FORT MYERS, Fla. -- Relief pitcher Alfredo Aceves, who returned to the Boston Red Sox after serving Team Mexico in the World Baseball Classic, started and pitched one inning Wednesday at the Fenway South complex while the rest of his big-league teammates had the day off.
Aceves had a rocky end to his WBC experience, taking several punches in the head during Mexico and Canada’s wild brawl this past Saturday.
But back to business with Boston on Wednesday, Aceves gave up one run off an RBI double by Minnesota Twins 3B Miguel Sano (one of the top prospects in baseball) during the first inning of the first minor league game of spring training.
Aceves faced a group of mostly Double-A Twins players interspersed with lower-level minor leaguers. He gave up one walk with no strikeouts. He threw 14 pitches, seven of them for strikes.
“I just came in to do my work today,” Aceves said. “I feel healthy.
“As a professional, I’m trying to do the best for my team.”
Aceves had a 2-10 record with a 5.36 ERA in 69 relief appearances for the Red Sox last season. He also had 25 saves. He projects for a mid-relief role this season after wanting a starting rotation spot last spring training.

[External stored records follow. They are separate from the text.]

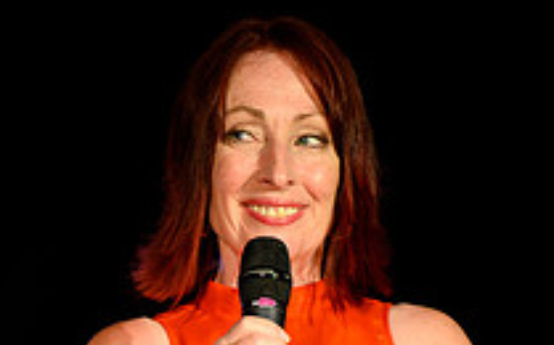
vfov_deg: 3.3
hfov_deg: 5.4
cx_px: 200
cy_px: 402
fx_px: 5911
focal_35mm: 392
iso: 2500
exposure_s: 1/200
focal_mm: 120
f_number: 4
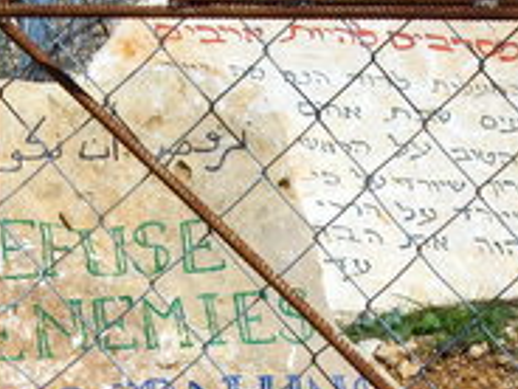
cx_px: 87
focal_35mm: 222
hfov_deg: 8.9
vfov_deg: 6.7
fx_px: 3322
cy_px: 381
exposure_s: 1/250
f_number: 8.6
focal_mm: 18.3
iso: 64
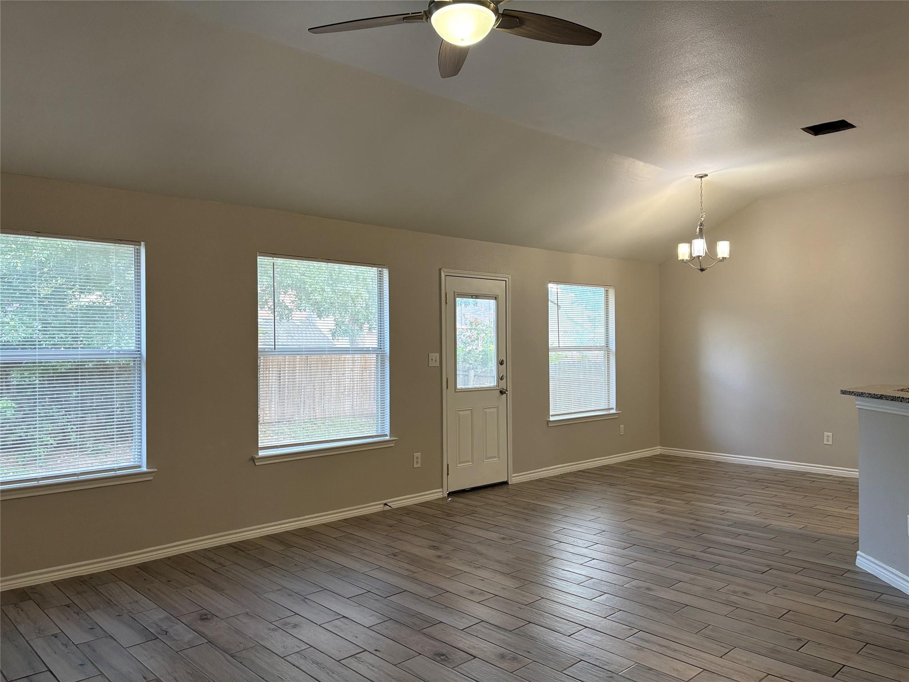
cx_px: 454
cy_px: 341
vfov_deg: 53.1
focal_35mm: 26
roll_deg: +0.9
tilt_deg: +1.0
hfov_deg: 67.3
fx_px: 683
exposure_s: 1/60
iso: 100
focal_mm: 5.96
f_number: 1.6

Aceves threw 52 pitches for Team Mexico before being pulled in his one WBC outing, giving up two runs in three innings. He said the Red Sox program would have called for 65 pitches. Otherwise, Aceves said the WBC did not dramatically alter his routine to prepare for the regular season.
“I didn’t get to that point of being tired,” Aceves said. “I pretty much feel good with my last outing. I’m looking forward for the next maybe one inning or two innings more, I’ll let you guys know if I’m capable of going to the next inning.”
Aceves, mixing Spanish with English on Wednesday, said he likes to use the Spanish word “maña,” pronounced “manya” when describing the feel he wants when pitching.
“Maña is a word in Spanish that we use,” Aceves said. “It’s not about force. It’s about also how to get through that. It’s not about force. It’s about maña.
“It’s just kind of like letting it go. It’s not about throwing hard or how hard you throw. It’s not about that. It’s about getting people out.
“Ask anybody what’s harder, a fastball 90 (miles per hour) in, or 100 in the middle. They’re going to say 90 in. If you locate it at the corners, you’re doing your job.”
A reporter pointed out that Aceves pitched to velocities of 95 to 97 miles per hour last season, the best of his career.
“It was more maña than fuerza,”Aceves said of the Spanish word for “force.” “If you can throw with fuerza one inning, dos innings, tres innings, quatro, cinco, I think you get more tired than you do throwing with good mechanics and maña. Just let it go. When my mind tells what my body to do, I can do it.
“That’s the maña that I’m talking about. Fuerza, fuerza, fuerza -- I don’t think so.”